## [WHAT THE TASK REQUIRES]
Can you retype the text lines in all of the rows below, character for character, leaving the pictures out of your answer?

### MATERIAL PROVIDED ###

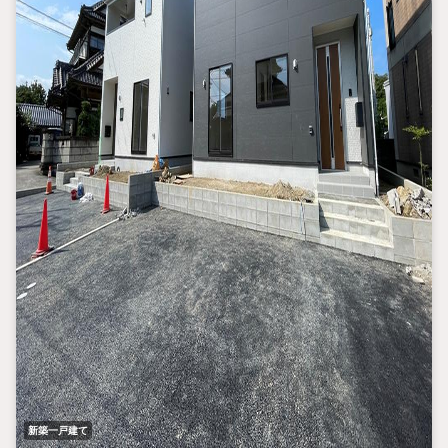
新築一戸建て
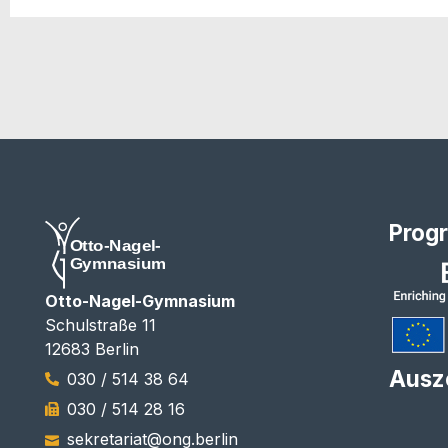
Prog
Otto-Nagel-Gymnasium
Schulstraße 11
12683 Berlin
Ausz
030 / 514 38 64
030 / 514 28 16
sekretariat@ong.berlin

###

## [TASK OUTPUT]
新築一戸建て
Prog
Otto-Nagel-Gymnasium
Schulstraße 11
12683 Berlin
Ausz
030 / 514 38 64
030 / 514 28 16
sekretariat@ong.berlin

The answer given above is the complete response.